Google+

lunes, 13 de octubre de 2008

Los Cottar

Asdam tenía la boca pastosa y seca y el olor de la sangre saturaba su olfato. La luz del día brillaba en aquel cielo desconocido. La noche lo había dejado claro: no era su cielo. Empezaba a sentir la piel extremadamente seca y a sentirse mareado. Y los demás no estaban mejor. Envos, el líder de su pueblo, había ordenado continuar la marcha hasta encontrar algún río, pero el agua les había rehuido hasta el momento. Si lo seguía haciendo, pronto ninguno de ellos necesitaría agua. Nunca más.

Ninguno de ellos hablaba. No hacían nada, solo arrastraban sus pasos uno detrás de otro, casi mecánicamente, a través de aquel campo reseco. El sol, aquel brillante y maldito foco abrasador, continuó su lento avance a través del cielo hasta que empezó a oscurecer.

- Envos, ¿vamos a seguir caminando o nos detendremos? – preguntó una mujer con la voz ronca, torpe y rasgada por la sed.

- Descansar hoy será morir mañana – respondió Envos con una voz igual de deteriorada.

- Hemos caminado todo el día y no…

- Y no hemos caminado en vano. Al fondo se ven los árboles, y los árboles necesitan agua – respondió Envos inflexible.

«Debería decirle que no puedo más, que las piernas me tiemblan al caminar, que agonizo a cada paso y…».

- ¿Y si hacemos un pequeño alto? – preguntó un hombre con la voz un poco más limpia.

- Luego no querréis levantaros. Detenernos será nuestra muerte – Envos parecía preocupado.

«Un líder ha de mostrarse sereno y seguro de sí mismo. Sus dudas serán nuestra muerte, igual que la salida del sol».

Uno de los machos se dejó caer sobre el campo y no parecieron importarle los picotazos de la hierba seca. Envos lo miró, y después paseó la vista por el resto de su tribu. Otro macho se sentó en el suelo y una mujer lo siguió.

«El pueblo ha tomado una decisión».

Envos asintió. Su rostro no mostraba la indignación de que su pueblo hubiese decidido no hacerle caso.

Uno a uno se fueron sentando. Al final quedaron Asdam y Envos.

- ¿Tú no te sientas? – preguntó Envos. Era imposible saber si su voz pretendía mostrar orgullo o desprecio.

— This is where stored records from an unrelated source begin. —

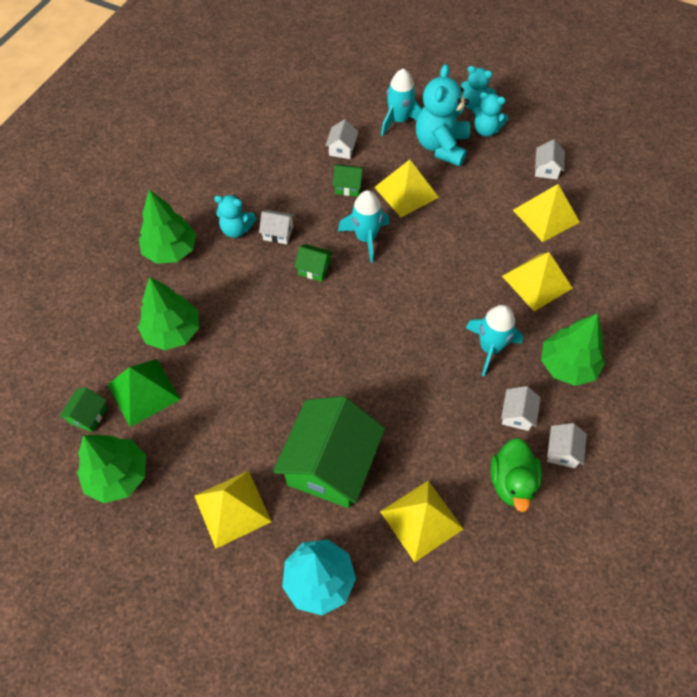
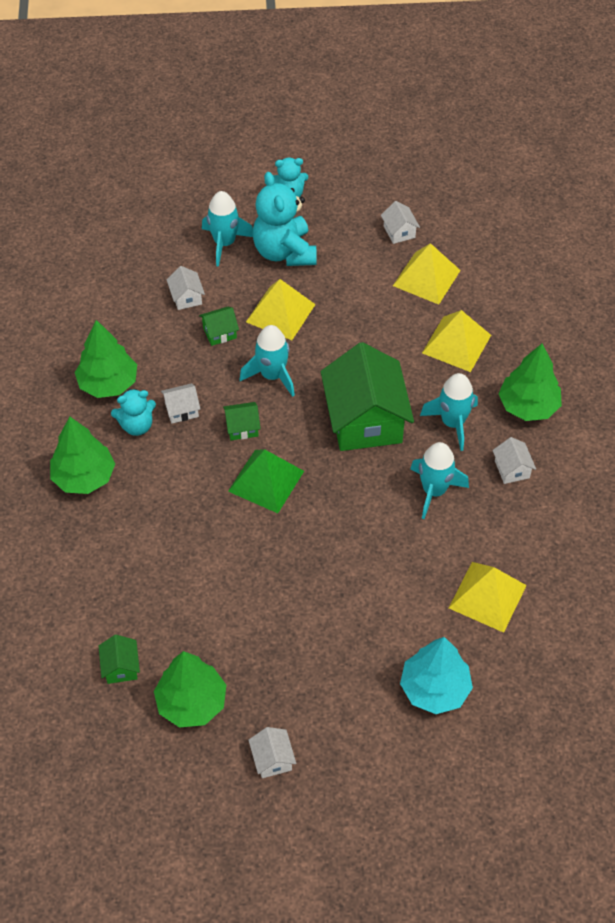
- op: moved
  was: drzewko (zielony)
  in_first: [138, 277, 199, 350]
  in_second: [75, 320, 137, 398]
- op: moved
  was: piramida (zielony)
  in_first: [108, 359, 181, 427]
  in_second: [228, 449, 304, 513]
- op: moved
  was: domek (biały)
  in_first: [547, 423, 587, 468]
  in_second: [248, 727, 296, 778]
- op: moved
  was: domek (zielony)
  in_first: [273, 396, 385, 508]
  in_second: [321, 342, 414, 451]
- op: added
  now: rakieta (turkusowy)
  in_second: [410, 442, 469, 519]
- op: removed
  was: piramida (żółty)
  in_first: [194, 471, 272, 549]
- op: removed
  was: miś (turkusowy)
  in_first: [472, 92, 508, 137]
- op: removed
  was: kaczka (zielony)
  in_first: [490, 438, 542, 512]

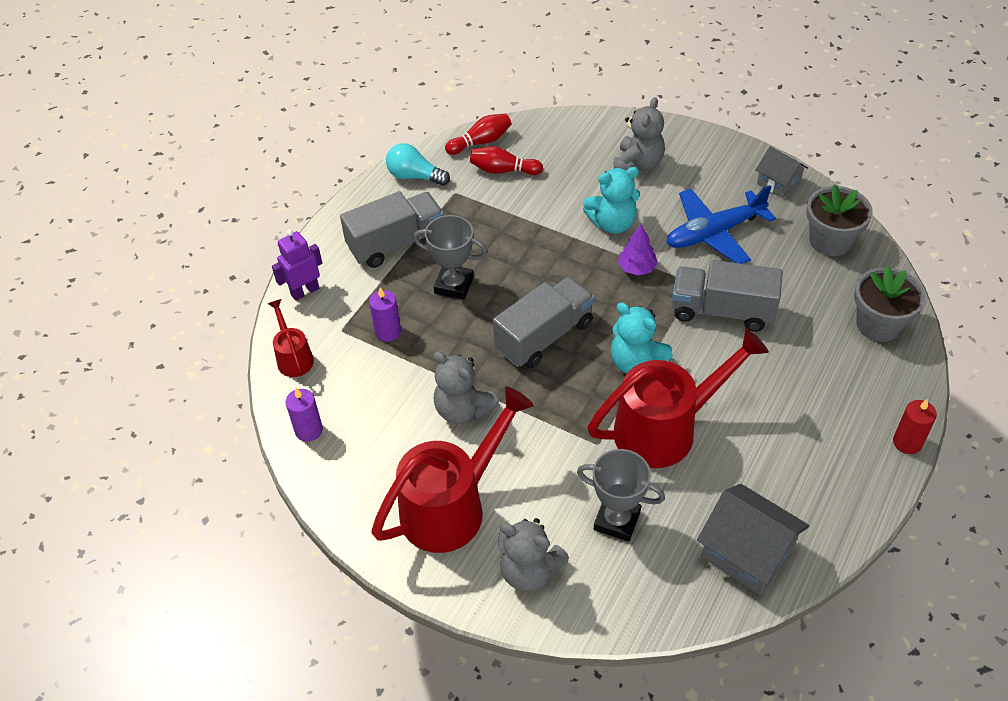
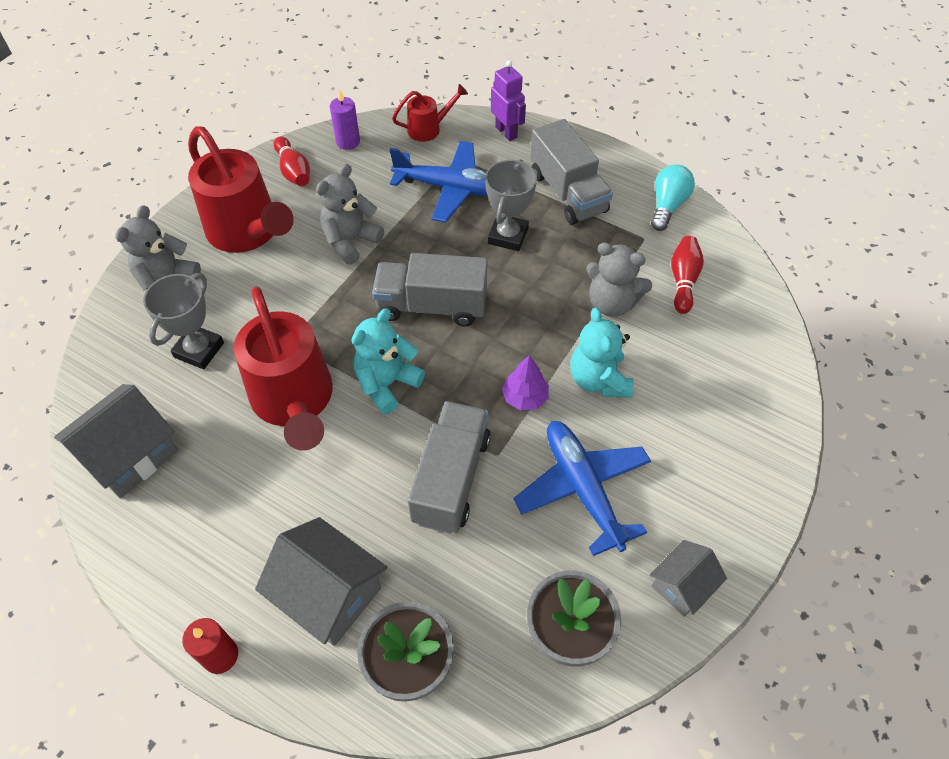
- op: added
  now: domek (szary)
  in_second: [255, 517, 387, 646]
- op: moved
  was: kręgiel (czerwony)
  in_first: [445, 113, 511, 155]
  in_second: [274, 136, 310, 186]
- op: turned
  was: ciężarówka (szary)
  in_first: [493, 277, 595, 368]
  in_second: [372, 253, 487, 326]
  clockwise: 135
- op: replaced
  was: świeca (fioletowy)
  now: samolot (niebieski)
  in_first: [369, 287, 401, 342]
  in_second: [389, 141, 488, 223]
- op: moved
  was: miś (szary)
  in_first: [613, 97, 665, 171]
  in_second: [586, 242, 652, 317]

- Haré lo que Envos diga – afirmó Asdam tajante, malhumorado, sintiendo como le ardía la garganta al hablar. El grupo sentado dirigía sus miradas hacia él, aunque las fueron apartando con el paso de los segundos.

- Siéntante – contestó Envos.

Asdam se sentó y rezó para que lloviese, aunque quizá sus dioses no tuviesen poder estando fuera del hogar. Volvió a mirar al cielo, disipando cualquier duda que le pudiera haber quedado de la primera noche: no eran las estrellas de su cielo. Estaban bajo otras estrellas. Saberse tan descolocado le daba ganas de llorar. Se recostó sobre la hierba y cerró los ojos. Y en algún momento de la silenciosa y seca noche, se quedó dormido.

El sol lo despertó. Cuando abrió los ojos vio al resto de su grupo. No había esperanzas en sus rostros, no había espíritu. Estaban muertos en vida, y muy próximamente estarían literalmente muertos.

- ¡En pie! – gritó Envos con una voz destrozada que se desgarró completamente al intentar mantener el grito.

Nadie dijo nada, aunque en todas las caras podía leerse un «¿para qué?».

- Nadie dirá que a los Cottar nos cogió la muerte postrados. ¡Si en algún momento caemos, será muertos!

El grupo comenzó a levantarse, sin ánimos, y reemprendieron la marcha entre la arboleda. Debilitados, torpes y mareados, apartaban las ramas y la maleza, esquivaban las raíces y las zarzas y continuaban avanzando. Pronto cayó el primero, nadie intentó recogerlo. El segundo, la gente caminaba, cargar con ellos sería autoproclamarse muertos. Uno por uno fueron cayendo desfallecidos.

- Hasta aquí hemos llegado – tosió Envos a Asdam y a Egnha, los que todavía quedaban en pie –, ya no hay nada más que hacer.

- Nuestros dioses nos cobijarán – contestó Asdam.

- Nuestros dioses no están aquí… – respondió Egnha, a caballo entre la tristeza y la frustración.

- Pero – comenzó Asdam.

- Tiene razón – asintió Envos.

- ¿Entonces…?

- Seguid caminando, y que no se diga que un Cottar se rindió antes de morir.

Y los tres Cottar siguieron caminando, sabiéndose muertos.